- **PROMPT**
Would you copy out, line for line, the stretch of the records from the line containing "Bag in Box 15" through the end of the records?

· · ·

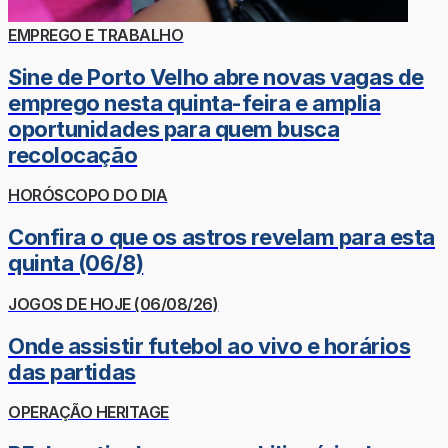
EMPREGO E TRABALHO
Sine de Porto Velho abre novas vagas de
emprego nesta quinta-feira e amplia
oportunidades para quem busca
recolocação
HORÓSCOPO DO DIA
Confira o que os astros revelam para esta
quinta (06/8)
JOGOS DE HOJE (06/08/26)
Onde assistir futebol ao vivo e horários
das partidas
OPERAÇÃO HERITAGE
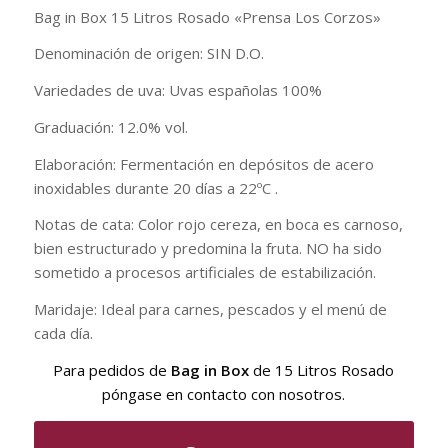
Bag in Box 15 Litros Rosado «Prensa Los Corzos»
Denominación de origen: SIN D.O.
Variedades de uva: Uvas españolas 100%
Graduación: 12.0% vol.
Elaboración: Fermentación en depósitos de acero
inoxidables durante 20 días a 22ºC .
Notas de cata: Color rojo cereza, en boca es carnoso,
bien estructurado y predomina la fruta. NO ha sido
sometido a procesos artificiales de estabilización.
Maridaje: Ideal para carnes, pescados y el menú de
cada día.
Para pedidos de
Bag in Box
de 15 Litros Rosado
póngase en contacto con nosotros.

· · ·

- **EXERCISE OUTPUT**
Bag in Box 15 Litros Rosado «Prensa Los Corzos»
Denominación de origen: SIN D.O.
Variedades de uva: Uvas españolas 100%
Graduación: 12.0% vol.
Elaboración: Fermentación en depósitos de acero
inoxidables durante 20 días a 22ºC .
Notas de cata: Color rojo cereza, en boca es carnoso,
bien estructurado y predomina la fruta. NO ha sido
sometido a procesos artificiales de estabilización.
Maridaje: Ideal para carnes, pescados y el menú de
cada día.
Para pedidos de
Bag in Box
de 15 Litros Rosado
póngase en contacto con nosotros.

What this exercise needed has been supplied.